Фридрих почувствовал, как к горлу подступает тяжёлая, холодная злоба.
— Да, заголовки помню. И считаю этот день нашим национальным позором, — сказал он по возможности спокойно. — Когда нация, давшая миру Гёте, Ляйбница, Бетховена, Шопенхауэра, мало того что умудряется прославиться дешевым непотребством, но еще и гордится этим... Я не понимаю, как этого не понимаешь ты? По крайней мере, сейчас. Ты был юнцом — как, впрочем, и я.
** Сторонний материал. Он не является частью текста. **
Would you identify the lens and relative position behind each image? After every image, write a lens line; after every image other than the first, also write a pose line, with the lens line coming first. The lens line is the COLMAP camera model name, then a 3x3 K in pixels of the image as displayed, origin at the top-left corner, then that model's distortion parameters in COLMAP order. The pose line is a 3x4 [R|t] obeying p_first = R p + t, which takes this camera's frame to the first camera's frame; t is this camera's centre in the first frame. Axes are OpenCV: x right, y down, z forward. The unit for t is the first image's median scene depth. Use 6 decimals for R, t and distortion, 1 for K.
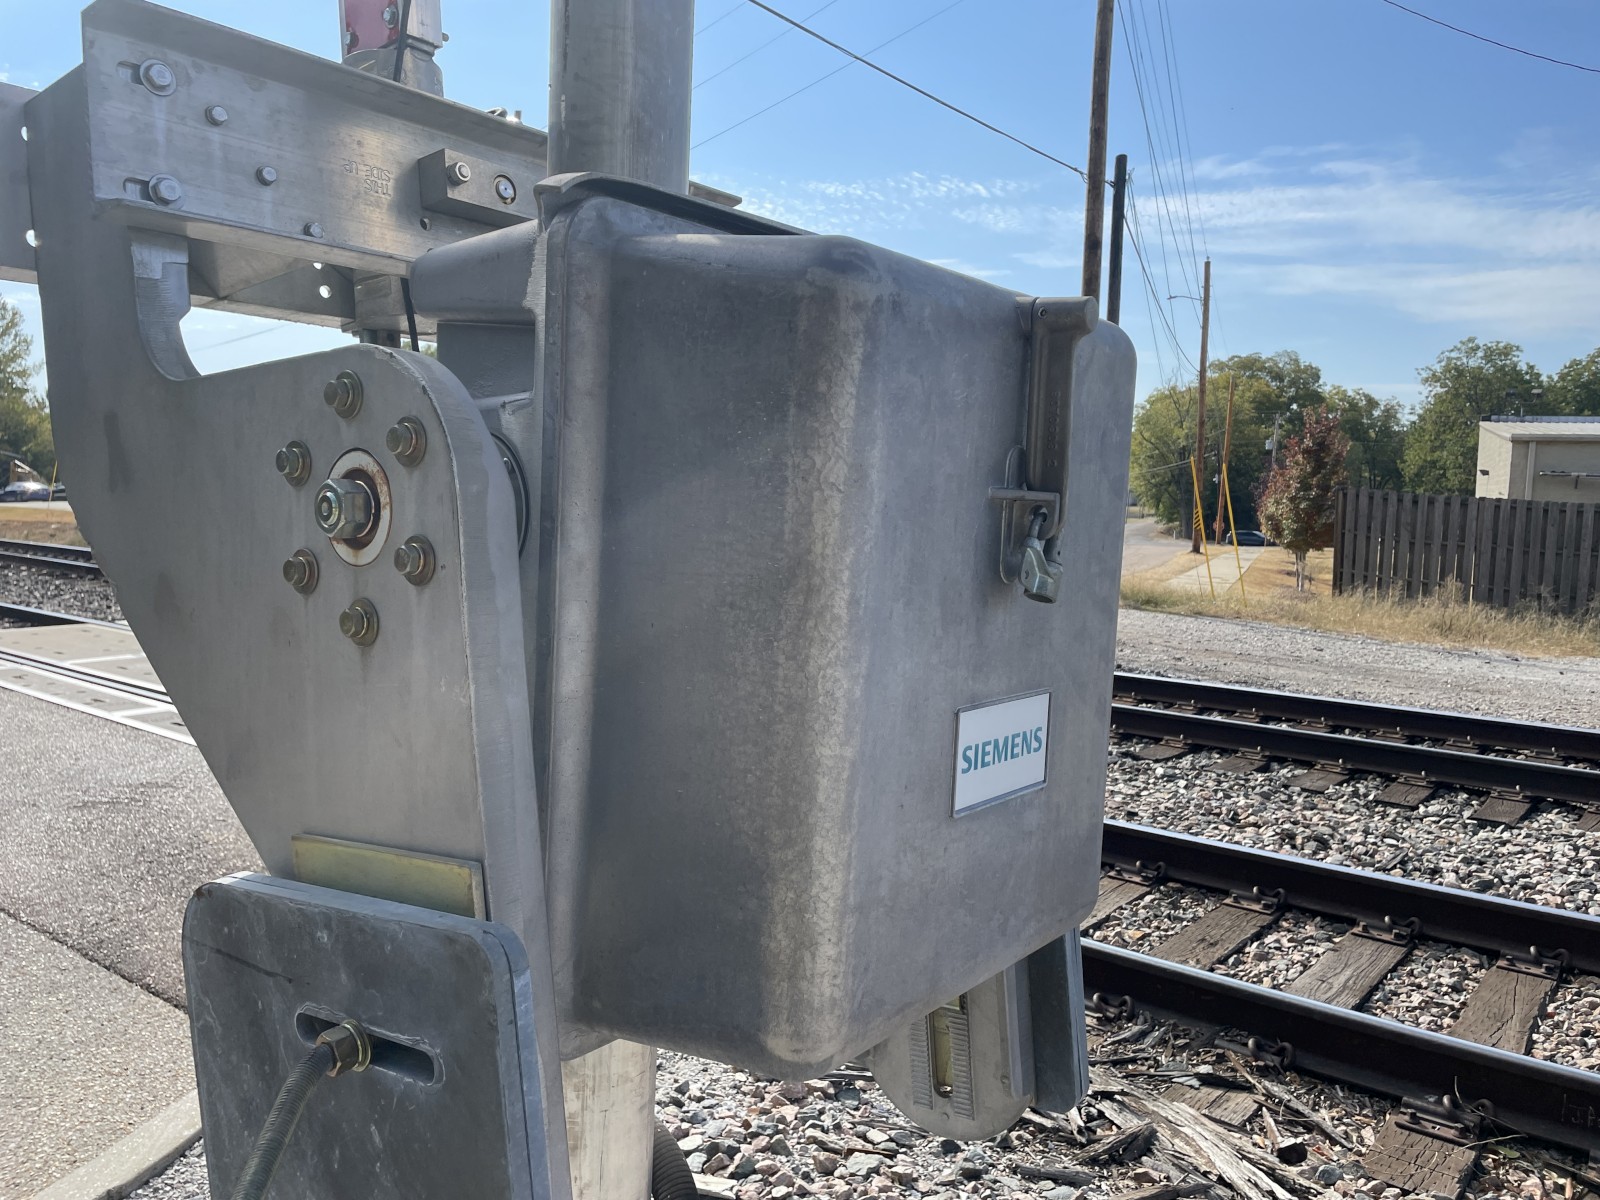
lens RADIAL K [[1219.1, 0, 794.3], [0, 1219.1, 576.0], [0, 0, 1]] dist [0.092413, -0.134612]
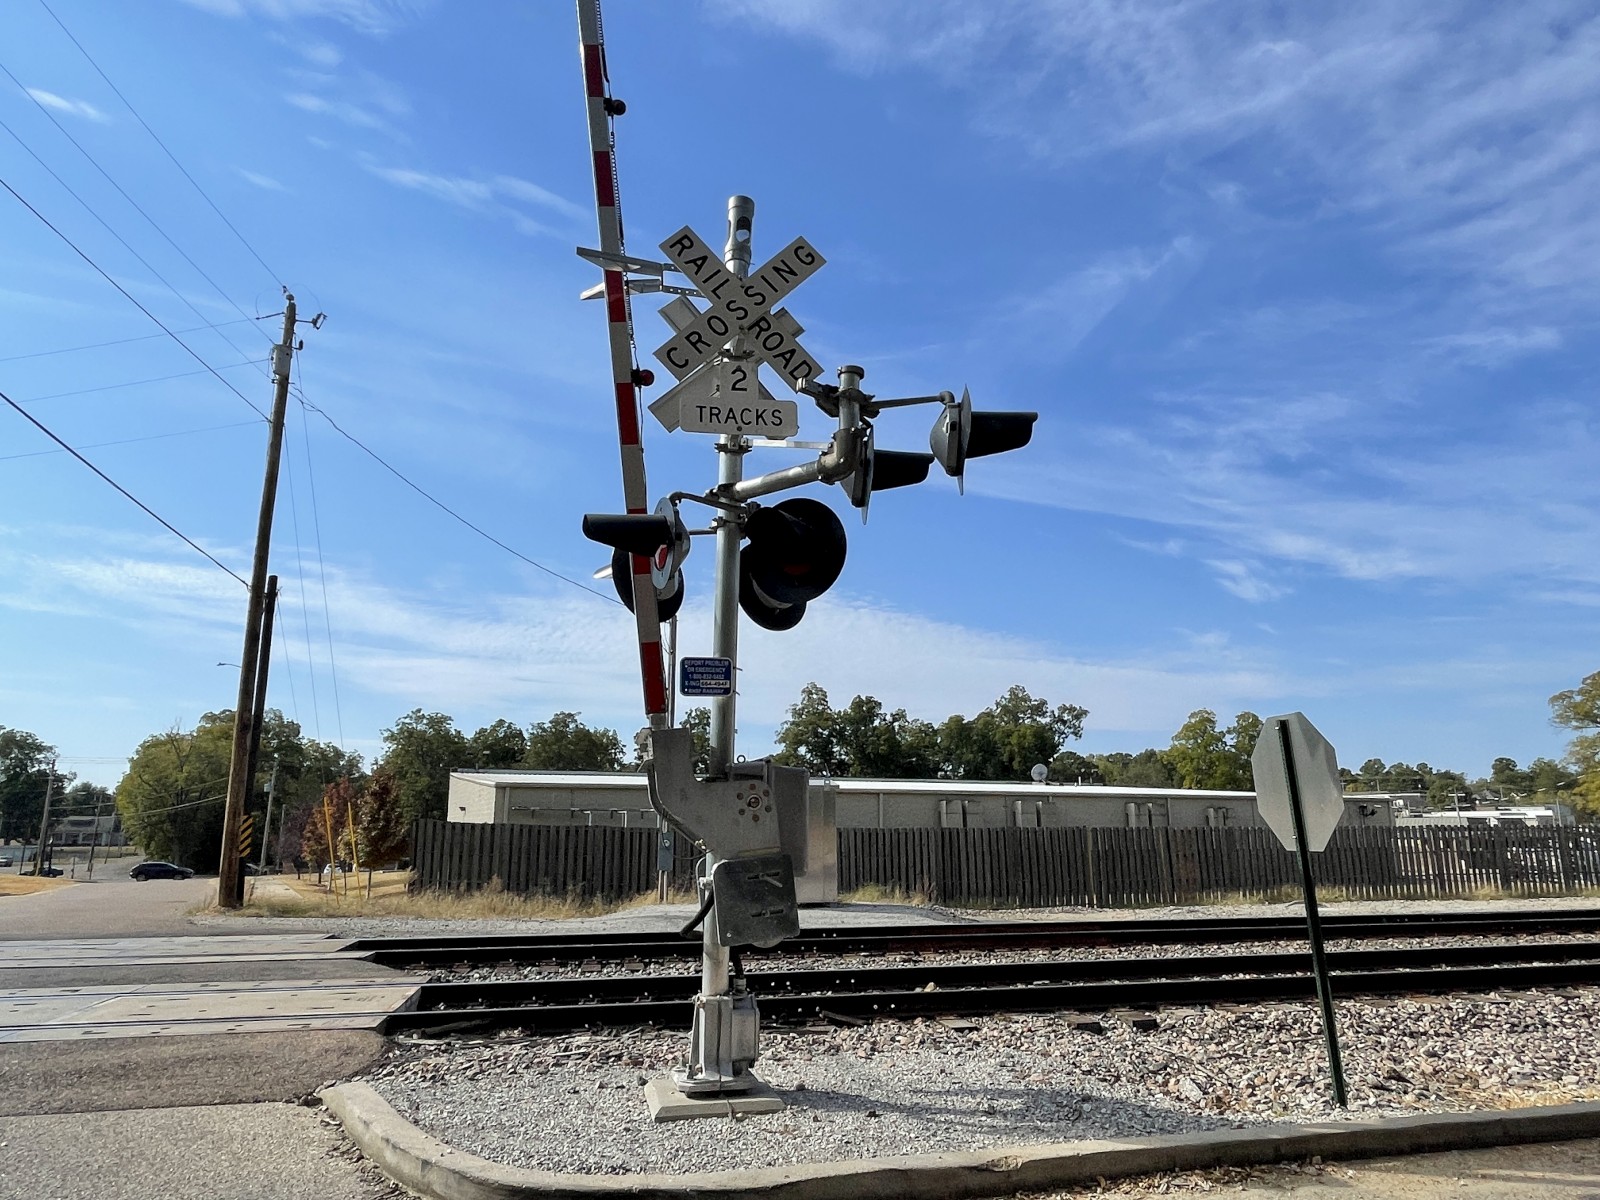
lens RADIAL K [[1014.1, 0, 807.4], [0, 1014.1, 601.8], [0, 0, 1]] dist [-0.005221, -0.000007]
pose [[0.639943, 0.143047, 0.754990, -0.146053], [0.077048, 0.965624, -0.248263, 0.009437], [-0.764550, 0.217045, 0.606923, -0.094850]]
Но теперь...
— Наверное, я хорошо сохранился, — усмехнулся Хайнц, — но я и сейчас не понимаю, что именно тебя так злит. Конечно, старуха не ангел, но отрицать её заслуги перед культурой? Это просто смешно.
Вошла официантка, неся заставленный поднос. В центре стояло блюдо, накрытое серебристым куполом.
— М-м-м, — оживился Хайнц, — это у нас что? Мясо с брусничным вареньем по-славянски... Аб-ба-жаю, — последнее слово было сказано по-русски, причём, как заметил про себя Власов, с правильной интонацией.